In this temperature drift correction, as shown in the flowchart of FIG. 2, first, a wrench provided with an angular velocity sensor is placed in a stationary state, an angular velocity value (ω1) at a certain time is detected and recorded, and a constant value is obtained. Drift data is obtained by detecting and recording the angular velocity value after time,
This drift data is stored and stored in the controller 3.

Next, in order to determine whether the drift data, which is a change in the angular velocity, is due to temperature or actual angular tightening, the angular velocity change (Δ
ω) is detected. Thus, it is determined whether the angular velocity change is equal to or less than a specified angular velocity change. If the angular velocity change is not more than the specified angular velocity, it is determined that the change is due to a temperature change.

Then, the measured value is automatically (electrically) corrected by replacing the reference angular velocity value with the angular velocity value (ω1) after a predetermined time.

As described above, by correcting the time drift and the temperature drift of the angular velocity sensor provided in the wrench, the angle tightening accuracy of the screw tightening operation using the angle method can be improved.

[0021]

As described above, according to the drift correction method according to the first aspect of the present invention, the time drift correction of the angular velocity sensor provided in the torque wrench is automatically (electrically) performed. Can be. Further, claim 2 of the present invention
According to the drift correction method described in (1), drift correction of the angular velocity of the angular velocity sensor provided in the torque reticule can be automatically performed. Therefore, according to the present invention, angle tightening of a screw by a wrench using an angular velocity sensor can be easily and quickly performed at a set angle with high accuracy.

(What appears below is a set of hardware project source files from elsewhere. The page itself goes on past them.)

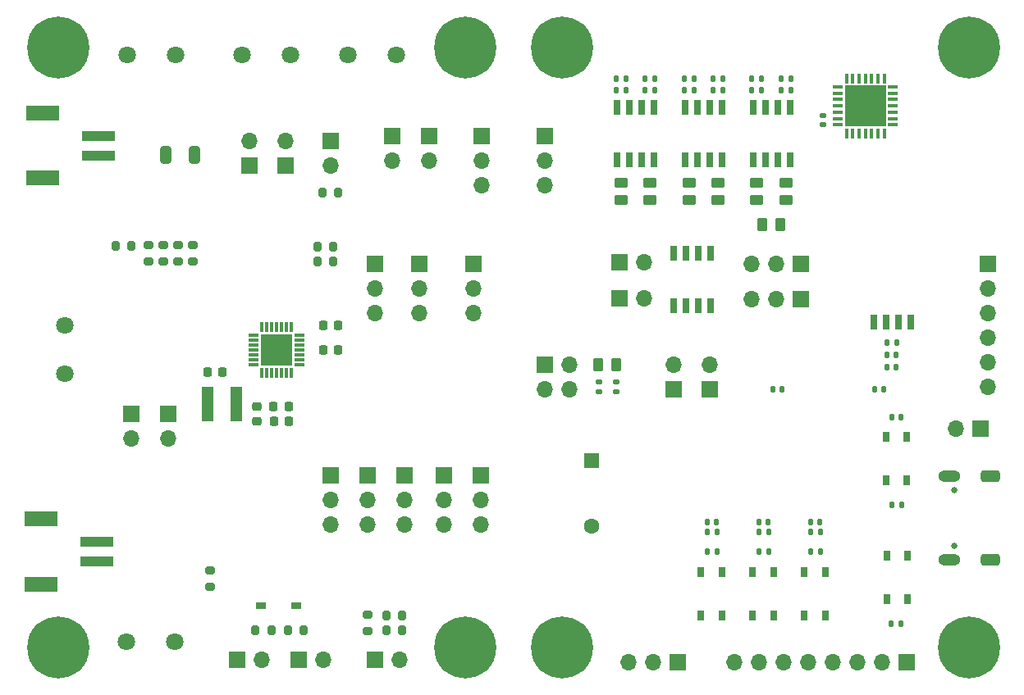
<source format=gts>
%TF.GenerationSoftware,KiCad,Pcbnew,7.0.10*%
%TF.CreationDate,2024-05-16T19:43:26+02:00*%
%TF.ProjectId,SolarEnergyManager_v1.0,536f6c61-7245-46e6-9572-67794d616e61,rev?*%
%TF.SameCoordinates,Original*%
%TF.FileFunction,Soldermask,Top*%
%TF.FilePolarity,Negative*%
%FSLAX46Y46*%
G04 Gerber Fmt 4.6, Leading zero omitted, Abs format (unit mm)*
G04 Created by KiCad (PCBNEW 7.0.10) date 2024-05-16 19:43:26*
%MOMM*%
%LPD*%
G01*
G04 APERTURE LIST*
G04 Aperture macros list*
%AMRoundRect*
0 Rectangle with rounded corners*
0 $1 Rounding radius*
0 $2 $3 $4 $5 $6 $7 $8 $9 X,Y pos of 4 corners*
0 Add a 4 corners polygon primitive as box body*
4,1,4,$2,$3,$4,$5,$6,$7,$8,$9,$2,$3,0*
0 Add four circle primitives for the rounded corners*
1,1,$1+$1,$2,$3*
1,1,$1+$1,$4,$5*
1,1,$1+$1,$6,$7*
1,1,$1+$1,$8,$9*
0 Add four rect primitives between the rounded corners*
20,1,$1+$1,$2,$3,$4,$5,0*
20,1,$1+$1,$4,$5,$6,$7,0*
20,1,$1+$1,$6,$7,$8,$9,0*
20,1,$1+$1,$8,$9,$2,$3,0*%
G04 Aperture macros list end*
%ADD10C,6.400000*%
%ADD11RoundRect,0.250000X0.262500X0.450000X-0.262500X0.450000X-0.262500X-0.450000X0.262500X-0.450000X0*%
%ADD12R,1.700000X1.700000*%
%ADD13O,1.700000X1.700000*%
%ADD14RoundRect,0.225000X-0.225000X-0.250000X0.225000X-0.250000X0.225000X0.250000X-0.225000X0.250000X0*%
%ADD15RoundRect,0.135000X-0.135000X-0.185000X0.135000X-0.185000X0.135000X0.185000X-0.135000X0.185000X0*%
%ADD16RoundRect,0.147500X-0.147500X-0.172500X0.147500X-0.172500X0.147500X0.172500X-0.147500X0.172500X0*%
%ADD17RoundRect,0.250000X-0.450000X0.262500X-0.450000X-0.262500X0.450000X-0.262500X0.450000X0.262500X0*%
%ADD18RoundRect,0.200000X0.200000X0.275000X-0.200000X0.275000X-0.200000X-0.275000X0.200000X-0.275000X0*%
%ADD19RoundRect,0.200000X0.275000X-0.200000X0.275000X0.200000X-0.275000X0.200000X-0.275000X-0.200000X0*%
%ADD20R,0.700000X1.525000*%
%ADD21RoundRect,0.200000X-0.200000X-0.275000X0.200000X-0.275000X0.200000X0.275000X-0.200000X0.275000X0*%
%ADD22RoundRect,0.250000X-0.262500X-0.450000X0.262500X-0.450000X0.262500X0.450000X-0.262500X0.450000X0*%
%ADD23RoundRect,0.147500X0.147500X0.172500X-0.147500X0.172500X-0.147500X-0.172500X0.147500X-0.172500X0*%
%ADD24RoundRect,0.135000X0.135000X0.185000X-0.135000X0.185000X-0.135000X-0.185000X0.135000X-0.185000X0*%
%ADD25RoundRect,0.218750X-0.218750X-0.256250X0.218750X-0.256250X0.218750X0.256250X-0.218750X0.256250X0*%
%ADD26R,1.050000X0.350000*%
%ADD27R,0.350000X1.050000*%
%ADD28R,4.200000X4.200000*%
%ADD29RoundRect,0.140000X-0.140000X-0.170000X0.140000X-0.170000X0.140000X0.170000X-0.140000X0.170000X0*%
%ADD30R,0.750000X1.000000*%
%ADD31R,0.300000X1.000000*%
%ADD32R,1.000000X0.300000*%
%ADD33R,3.250000X3.250000*%
%ADD34R,1.600000X1.600000*%
%ADD35C,1.600000*%
%ADD36RoundRect,0.225000X0.225000X0.250000X-0.225000X0.250000X-0.225000X-0.250000X0.225000X-0.250000X0*%
%ADD37RoundRect,0.250000X-0.325000X-0.650000X0.325000X-0.650000X0.325000X0.650000X-0.325000X0.650000X0*%
%ADD38R,0.700000X1.600000*%
%ADD39RoundRect,0.140000X0.140000X0.170000X-0.140000X0.170000X-0.140000X-0.170000X0.140000X-0.170000X0*%
%ADD40R,3.505200X0.990600*%
%ADD41R,3.403600X1.498600*%
%ADD42RoundRect,0.140000X-0.170000X0.140000X-0.170000X-0.140000X0.170000X-0.140000X0.170000X0.140000X0*%
%ADD43R,1.150000X3.600000*%
%ADD44RoundRect,0.135000X-0.185000X0.135000X-0.185000X-0.135000X0.185000X-0.135000X0.185000X0.135000X0*%
%ADD45C,1.803400*%
%ADD46R,1.050000X0.750000*%
%ADD47RoundRect,0.135000X0.185000X-0.135000X0.185000X0.135000X-0.185000X0.135000X-0.185000X-0.135000X0*%
%ADD48RoundRect,0.225000X-0.250000X0.225000X-0.250000X-0.225000X0.250000X-0.225000X0.250000X0.225000X0*%
%ADD49C,0.650000*%
%ADD50O,2.304000X1.204000*%
%ADD51RoundRect,0.301000X-0.701000X0.301000X-0.701000X-0.301000X0.701000X-0.301000X0.701000X0.301000X0*%
G04 APERTURE END LIST*
D10*
%TO.C,Ha1*%
X91000000Y-80000000D03*
%TD*%
D11*
%TO.C,RLS6*%
X165504500Y-98298000D03*
X163679500Y-98298000D03*
%TD*%
D12*
%TO.C,P_CFG1*%
X122936000Y-124221000D03*
D13*
X122936000Y-126761000D03*
X122936000Y-129301000D03*
%TD*%
D14*
%TO.C,CHV1*%
X118351000Y-108712000D03*
X119901000Y-108712000D03*
%TD*%
D15*
%TO.C,R621*%
X155612000Y-83200000D03*
X156632000Y-83200000D03*
%TD*%
D16*
%TO.C,USB_LED1*%
X175283000Y-115316000D03*
X176253000Y-115316000D03*
%TD*%
D17*
%TO.C,RLS2*%
X156122000Y-93987500D03*
X156122000Y-95812500D03*
%TD*%
D18*
%TO.C,R7*%
X126555000Y-140208000D03*
X124905000Y-140208000D03*
%TD*%
D19*
%TO.C,R26*%
X122936000Y-140271000D03*
X122936000Y-138621000D03*
%TD*%
D12*
%TO.C,J_RST2*%
X115824000Y-143256000D03*
D13*
X118364000Y-143256000D03*
%TD*%
D12*
%TO.C,P_ENHV1*%
X128270000Y-102377000D03*
D13*
X128270000Y-104917000D03*
X128270000Y-107457000D03*
%TD*%
D20*
%TO.C,Q606*%
X166527000Y-86188000D03*
X165257000Y-86188000D03*
X163987000Y-86188000D03*
X162717000Y-86188000D03*
X162717000Y-91612000D03*
X163987000Y-91612000D03*
X165257000Y-91612000D03*
X166527000Y-91612000D03*
%TD*%
D12*
%TO.C,J_RST1*%
X109474000Y-143256000D03*
D13*
X112014000Y-143256000D03*
%TD*%
D12*
%TO.C,J201*%
X154940000Y-143510000D03*
D13*
X152400000Y-143510000D03*
X149860000Y-143510000D03*
%TD*%
D21*
%TO.C,R5*%
X117793000Y-102108000D03*
X119443000Y-102108000D03*
%TD*%
D22*
%TO.C,RsA3*%
X146788500Y-112776000D03*
X148613500Y-112776000D03*
%TD*%
D23*
%TO.C,D201*%
X158981000Y-129032000D03*
X158011000Y-129032000D03*
%TD*%
D15*
%TO.C,R620*%
X151612000Y-83200000D03*
X152632000Y-83200000D03*
%TD*%
D12*
%TO.C,SC_T_1*%
X141224000Y-112776000D03*
D13*
X143764000Y-112776000D03*
X141224000Y-115316000D03*
X143764000Y-115316000D03*
%TD*%
D24*
%TO.C,R401*%
X177548000Y-110490000D03*
X176528000Y-110490000D03*
%TD*%
D12*
%TO.C,PrbV3*%
X158242000Y-115311000D03*
D13*
X158242000Y-112771000D03*
%TD*%
D15*
%TO.C,R616*%
X158612000Y-84400000D03*
X159632000Y-84400000D03*
%TD*%
D17*
%TO.C,RLS5*%
X166122000Y-93987500D03*
X166122000Y-95812500D03*
%TD*%
D25*
%TO.C,LBUCK1*%
X113258500Y-117094000D03*
X114833500Y-117094000D03*
%TD*%
D17*
%TO.C,RLS3*%
X159122000Y-93987500D03*
X159122000Y-95812500D03*
%TD*%
D24*
%TO.C,R212*%
X169674000Y-132080000D03*
X168654000Y-132080000D03*
%TD*%
D26*
%TO.C,IC403*%
X171476000Y-84100000D03*
X171476000Y-84750000D03*
X171476000Y-85400000D03*
X171476000Y-86050000D03*
X171476000Y-86700000D03*
X171476000Y-87350000D03*
X171476000Y-88000000D03*
D27*
X172376000Y-88900000D03*
X173026000Y-88900000D03*
X173676000Y-88900000D03*
X174326000Y-88900000D03*
X174976000Y-88900000D03*
X175626000Y-88900000D03*
X176276000Y-88900000D03*
D26*
X177176000Y-88000000D03*
X177176000Y-87350000D03*
X177176000Y-86700000D03*
X177176000Y-86050000D03*
X177176000Y-85400000D03*
X177176000Y-84750000D03*
X177176000Y-84100000D03*
D27*
X176276000Y-83200000D03*
X175626000Y-83200000D03*
X174976000Y-83200000D03*
X174326000Y-83200000D03*
X173676000Y-83200000D03*
X173026000Y-83200000D03*
X172376000Y-83200000D03*
D28*
X174326000Y-86050000D03*
%TD*%
D12*
%TO.C,PrbA3*%
X154559000Y-115316000D03*
D13*
X154559000Y-112776000D03*
%TD*%
D29*
%TO.C,C213*%
X177066000Y-118237000D03*
X178026000Y-118237000D03*
%TD*%
D10*
%TO.C,H3*%
X185000000Y-142000000D03*
%TD*%
D30*
%TO.C,S205*%
X170180000Y-138684000D03*
X170180000Y-134184000D03*
X168030000Y-134184000D03*
X168030000Y-138684000D03*
%TD*%
D12*
%TO.C,PrbV2*%
X114503200Y-92202000D03*
D13*
X114503200Y-89662000D03*
%TD*%
D17*
%TO.C,RLS4*%
X163122000Y-93987500D03*
X163122000Y-95812500D03*
%TD*%
D24*
%TO.C,R210*%
X159006000Y-132080000D03*
X157986000Y-132080000D03*
%TD*%
D31*
%TO.C,IC1*%
X112042000Y-113610000D03*
X112542000Y-113610000D03*
X113042000Y-113610000D03*
X113542000Y-113610000D03*
X114042000Y-113610000D03*
X114542000Y-113610000D03*
X115042000Y-113610000D03*
D32*
X115892000Y-112760000D03*
X115892000Y-112260000D03*
X115892000Y-111760000D03*
X115892000Y-111260000D03*
X115892000Y-110760000D03*
X115892000Y-110260000D03*
X115892000Y-109760000D03*
D31*
X115042000Y-108910000D03*
X114542000Y-108910000D03*
X114042000Y-108910000D03*
X113542000Y-108910000D03*
X113042000Y-108910000D03*
X112542000Y-108910000D03*
X112042000Y-108910000D03*
D32*
X111192000Y-109760000D03*
X111192000Y-110260000D03*
X111192000Y-110760000D03*
X111192000Y-111260000D03*
X111192000Y-111760000D03*
X111192000Y-112260000D03*
X111192000Y-112760000D03*
D33*
X113542000Y-111260000D03*
%TD*%
D12*
%TO.C,P_CFG0*%
X126746000Y-124221000D03*
D13*
X126746000Y-126761000D03*
X126746000Y-129301000D03*
%TD*%
D34*
%TO.C,SC1*%
X146045000Y-122682000D03*
D35*
X146045000Y-129482000D03*
%TD*%
D14*
%TO.C,CLV1*%
X118351000Y-111252000D03*
X119901000Y-111252000D03*
%TD*%
D15*
%TO.C,R205*%
X163320000Y-130048000D03*
X164340000Y-130048000D03*
%TD*%
D12*
%TO.C,P_ENLV1*%
X123698000Y-102362000D03*
D13*
X123698000Y-104902000D03*
X123698000Y-107442000D03*
%TD*%
D36*
%TO.C,CSRC1*%
X107967000Y-113546000D03*
X106417000Y-113546000D03*
%TD*%
D23*
%TO.C,VReg_LED1*%
X165712000Y-115316000D03*
X164742000Y-115316000D03*
%TD*%
D30*
%TO.C,S201*%
X178621000Y-124714000D03*
X178621000Y-120214000D03*
X176471000Y-120214000D03*
X176471000Y-124714000D03*
%TD*%
D15*
%TO.C,R204*%
X157986000Y-130048000D03*
X159006000Y-130048000D03*
%TD*%
%TO.C,R617*%
X162612000Y-84400000D03*
X163632000Y-84400000D03*
%TD*%
D12*
%TO.C,PrbA2*%
X110744000Y-92202000D03*
D13*
X110744000Y-89662000D03*
%TD*%
D20*
%TO.C,Q6S12*%
X158369000Y-101301000D03*
X157099000Y-101301000D03*
X155829000Y-101301000D03*
X154559000Y-101301000D03*
X154559000Y-106725000D03*
X155829000Y-106725000D03*
X157099000Y-106725000D03*
X158369000Y-106725000D03*
%TD*%
D37*
%TO.C,CBATT1*%
X102106200Y-91135200D03*
X105056200Y-91135200D03*
%TD*%
D18*
%TO.C,R8*%
X126555000Y-138684000D03*
X124905000Y-138684000D03*
%TD*%
D38*
%TO.C,IC401*%
X175208000Y-108384000D03*
X176478000Y-108384000D03*
X177748000Y-108384000D03*
X179018000Y-108384000D03*
%TD*%
D39*
%TO.C,C402*%
X177518000Y-113030000D03*
X176558000Y-113030000D03*
%TD*%
D23*
%TO.C,D203*%
X169649000Y-129032000D03*
X168679000Y-129032000D03*
%TD*%
D40*
%TO.C,J_BATT1*%
X95157300Y-89169999D03*
X95157300Y-91170001D03*
D41*
X89407299Y-86819999D03*
X89407299Y-93520001D03*
%TD*%
D12*
%TO.C,USB_SRC1*%
X186182000Y-119380000D03*
D13*
X183642000Y-119380000D03*
%TD*%
D10*
%TO.C,Ha2*%
X133000000Y-80000000D03*
%TD*%
D15*
%TO.C,R614*%
X151612000Y-84400000D03*
X152632000Y-84400000D03*
%TD*%
D42*
%TO.C,C404*%
X169926000Y-87023000D03*
X169926000Y-87983000D03*
%TD*%
D15*
%TO.C,R206*%
X168654000Y-130048000D03*
X169674000Y-130048000D03*
%TD*%
D43*
%TO.C,LBOOST1*%
X109429000Y-116848000D03*
X106479000Y-116848000D03*
%TD*%
D12*
%TO.C,VRegT2*%
X167640000Y-106045000D03*
D13*
X165100000Y-106045000D03*
X162560000Y-106045000D03*
%TD*%
D12*
%TO.C,P30*%
X119126000Y-89662000D03*
D13*
X119126000Y-92202000D03*
%TD*%
D40*
%TO.C,J_PRIM1*%
X94996000Y-131095998D03*
X94996000Y-133096000D03*
D41*
X89245999Y-128745998D03*
X89245999Y-135446000D03*
%TD*%
D12*
%TO.C,PrbA1*%
X102362000Y-117861000D03*
D13*
X102362000Y-120401000D03*
%TD*%
D19*
%TO.C,R29*%
X106680000Y-135699000D03*
X106680000Y-134049000D03*
%TD*%
D36*
%TO.C,CBUCK1*%
X114821000Y-118618000D03*
X113271000Y-118618000D03*
%TD*%
D21*
%TO.C,R25*%
X96965000Y-100521000D03*
X98615000Y-100521000D03*
%TD*%
D44*
%TO.C,RVd3*%
X146812000Y-114552000D03*
X146812000Y-115572000D03*
%TD*%
D45*
%TO.C,J_SRC1*%
X91737299Y-108752000D03*
X91737299Y-113752000D03*
%TD*%
D15*
%TO.C,R618*%
X165612000Y-84400000D03*
X166632000Y-84400000D03*
%TD*%
D19*
%TO.C,R4*%
X100330000Y-102108000D03*
X100330000Y-100458000D03*
%TD*%
D15*
%TO.C,R624*%
X165612000Y-83200000D03*
X166632000Y-83200000D03*
%TD*%
D45*
%TO.C,J_SC1*%
X125944000Y-80815299D03*
X120944000Y-80815299D03*
%TD*%
D19*
%TO.C,R3*%
X101854000Y-102108000D03*
X101854000Y-100458000D03*
%TD*%
D12*
%TO.C,P_CFG2*%
X119126000Y-124221000D03*
D13*
X119126000Y-126761000D03*
X119126000Y-129301000D03*
%TD*%
D24*
%TO.C,R211*%
X164340000Y-132080000D03*
X163320000Y-132080000D03*
%TD*%
D15*
%TO.C,R622*%
X158612000Y-83200000D03*
X159632000Y-83200000D03*
%TD*%
D12*
%TO.C,PrbV1*%
X98552000Y-117856000D03*
D13*
X98552000Y-120396000D03*
%TD*%
D15*
%TO.C,R615*%
X155612000Y-84400000D03*
X156632000Y-84400000D03*
%TD*%
D12*
%TO.C,J203*%
X178547000Y-143535000D03*
D13*
X176007000Y-143535000D03*
X173467000Y-143535000D03*
X170927000Y-143535000D03*
X168387000Y-143535000D03*
X165847000Y-143535000D03*
X163307000Y-143535000D03*
X160767000Y-143535000D03*
%TD*%
D30*
%TO.C,S204*%
X164846000Y-138684000D03*
X164846000Y-134184000D03*
X162696000Y-134184000D03*
X162696000Y-138684000D03*
%TD*%
D17*
%TO.C,RLS1*%
X152122000Y-93987500D03*
X152122000Y-95812500D03*
%TD*%
D24*
%TO.C,R207*%
X178056000Y-127254000D03*
X177036000Y-127254000D03*
%TD*%
D15*
%TO.C,R619*%
X148612000Y-83200000D03*
X149632000Y-83200000D03*
%TD*%
D10*
%TO.C,H1*%
X143000000Y-80000000D03*
%TD*%
D46*
%TO.C,D1*%
X111992000Y-137668000D03*
X115592000Y-137668000D03*
%TD*%
D12*
%TO.C,VRegT1*%
X167625000Y-102362000D03*
D13*
X165085000Y-102362000D03*
X162545000Y-102362000D03*
%TD*%
D10*
%TO.C,Ha3*%
X133000000Y-142000000D03*
%TD*%
D15*
%TO.C,R613*%
X148612000Y-84400000D03*
X149632000Y-84400000D03*
%TD*%
D47*
%TO.C,RsV3*%
X148590000Y-115572000D03*
X148590000Y-114552000D03*
%TD*%
D23*
%TO.C,D202*%
X164315000Y-129032000D03*
X163345000Y-129032000D03*
%TD*%
D39*
%TO.C,C401*%
X177518000Y-111760000D03*
X176558000Y-111760000D03*
%TD*%
D12*
%TO.C,J202*%
X186944000Y-102362000D03*
D13*
X186944000Y-104902000D03*
X186944000Y-107442000D03*
X186944000Y-109982000D03*
X186944000Y-112522000D03*
X186944000Y-115062000D03*
%TD*%
D12*
%TO.C,C_Load1*%
X148971000Y-105918000D03*
D13*
X151511000Y-105918000D03*
%TD*%
D12*
%TO.C,J_AEM_OUT1*%
X134747000Y-89154000D03*
D13*
X134747000Y-91694000D03*
X134747000Y-94234000D03*
%TD*%
D12*
%TO.C,LDO1*%
X133858000Y-102362000D03*
D13*
X133858000Y-104902000D03*
X133858000Y-107442000D03*
%TD*%
D12*
%TO.C,J_AEM_OUT2*%
X141224000Y-89154000D03*
D13*
X141224000Y-91694000D03*
X141224000Y-94234000D03*
%TD*%
D12*
%TO.C,P_SELMPP1*%
X130810000Y-124236000D03*
D13*
X130810000Y-126776000D03*
X130810000Y-129316000D03*
%TD*%
D12*
%TO.C,P_SELMPP0*%
X134620000Y-124236000D03*
D13*
X134620000Y-126776000D03*
X134620000Y-129316000D03*
%TD*%
D30*
%TO.C,S202*%
X178680000Y-137026000D03*
X178680000Y-132526000D03*
X176530000Y-132526000D03*
X176530000Y-137026000D03*
%TD*%
D12*
%TO.C,PrbA_AEM1*%
X125476000Y-89149000D03*
D13*
X125476000Y-91689000D03*
%TD*%
D45*
%TO.C,J_PRIM2*%
X98084000Y-141434701D03*
X103084000Y-141434701D03*
%TD*%
D19*
%TO.C,R2*%
X103378000Y-102108000D03*
X103378000Y-100458000D03*
%TD*%
D48*
%TO.C,CBOOST1*%
X111506000Y-117081000D03*
X111506000Y-118631000D03*
%TD*%
D12*
%TO.C,PrbV_AEM1*%
X129286000Y-89149000D03*
D13*
X129286000Y-91689000D03*
%TD*%
D21*
%TO.C,R28*%
X111380000Y-140208000D03*
X113030000Y-140208000D03*
%TD*%
D12*
%TO.C,R_Load1*%
X148971000Y-102235000D03*
D13*
X151511000Y-102235000D03*
%TD*%
D18*
%TO.C,R30*%
X119951000Y-94996000D03*
X118301000Y-94996000D03*
%TD*%
D12*
%TO.C,P26*%
X123698000Y-143256000D03*
D13*
X126238000Y-143256000D03*
%TD*%
D21*
%TO.C,R6*%
X117793000Y-100584000D03*
X119443000Y-100584000D03*
%TD*%
D45*
%TO.C,J_SC2*%
X115022000Y-80815299D03*
X110022000Y-80815299D03*
%TD*%
D30*
%TO.C,S203*%
X159512000Y-138684000D03*
X159512000Y-134184000D03*
X157362000Y-134184000D03*
X157362000Y-138684000D03*
%TD*%
D10*
%TO.C,H4*%
X143000000Y-142000000D03*
%TD*%
D21*
%TO.C,R27*%
X114745000Y-140208000D03*
X116395000Y-140208000D03*
%TD*%
D19*
%TO.C,R1*%
X104902000Y-102108000D03*
X104902000Y-100458000D03*
%TD*%
D20*
%TO.C,Q604*%
X152527000Y-86188000D03*
X151257000Y-86188000D03*
X149987000Y-86188000D03*
X148717000Y-86188000D03*
X148717000Y-91612000D03*
X149987000Y-91612000D03*
X151257000Y-91612000D03*
X152527000Y-91612000D03*
%TD*%
D45*
%TO.C,J_BATT2*%
X103124000Y-80815299D03*
X98124000Y-80815299D03*
%TD*%
D15*
%TO.C,R623*%
X162612000Y-83200000D03*
X163632000Y-83200000D03*
%TD*%
D17*
%TO.C,RLS0*%
X149122000Y-93987500D03*
X149122000Y-95812500D03*
%TD*%
D20*
%TO.C,Q605*%
X159527000Y-86188000D03*
X158257000Y-86188000D03*
X156987000Y-86188000D03*
X155717000Y-86188000D03*
X155717000Y-91612000D03*
X156987000Y-91612000D03*
X158257000Y-91612000D03*
X159527000Y-91612000D03*
%TD*%
D10*
%TO.C,H2*%
X185000000Y-80000000D03*
%TD*%
%TO.C,Ha4*%
X91000000Y-142000000D03*
%TD*%
D15*
%TO.C,R208*%
X176968000Y-139573000D03*
X177988000Y-139573000D03*
%TD*%
D49*
%TO.C,J501*%
X183518000Y-125734500D03*
X183518000Y-131514500D03*
D50*
X183018000Y-124304500D03*
X183018000Y-132944500D03*
D51*
X187198000Y-124304500D03*
X187198000Y-132944500D03*
%TD*%
M02*

</source>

[Brief description of the drawings]

FIG. 1 is a flowchart of time drift correction according to the present invention.

FIG. 2 is a flowchart of temperature drift correction according to the present invention.

FIG. 3 is a schematic diagram of a torque wrench provided with an angular velocity sensor.

[Explanation of symbols]

 DESCRIPTION OF SYMBOLS 1 Torque wrench 2 Angular velocity sensor 3 Controller 4 Handle part 5 Head part 6 Ratchet shaft 7 Fastened screw 8 Socket

 ──────────────────────────────────────────────────続 き Continuation of the front page (72) Inventor Yasuhiro Yamamoto 2-2-1, Omorikita, Ota-ku, Tokyo Inside Tonichi Works Co., Ltd. (72) Inventor Nobuyoshi Kobayashi 2-2-1, Omorikita, Ota-ku, Tokyo No. F Co., Ltd. F-term (Reference) 3C038 AA01 AA03 AA04 BC01 CA06 CA07 CA10 CB02 EA01 EA02 EA04 EA06

Claims (2)

[Claims] After applying power to an angular velocity sensor provided in a screw fastening torque wrench employing an angle method, an angular velocity which is a reference of an angular velocity value of the angular velocity sensor while holding the screw fastening wrench in a stationary state. The value fluctuation state is detected in response to the passage of time, the time drift value in the wrench stationary state is recorded, and the angle value corresponding to each time from power-on when the screw is tightened by the screw fastening wrench is calculated as the time A drift correction method for an angular velocity sensor in a torque wrench employing a screw fastening angle method, wherein the correction is automatically performed based on the drift value. 2. A screw tightening torque wrench provided with an angular velocity sensor is maintained in a stationary state, and a reference angular velocity value by the angular velocity sensor in a stationary state at a certain time and an angular velocity value after a predetermined time are recorded. If the amount of angular velocity drift, which is the difference between the angular velocity values, is within the specified range, it is regarded as the temperature drift, and the temperature drift is automatically corrected by replacing it with the angular velocity value recorded after a certain period of time. A method for correcting a drift of an angular velocity sensor in a torque wrench employing an angle method.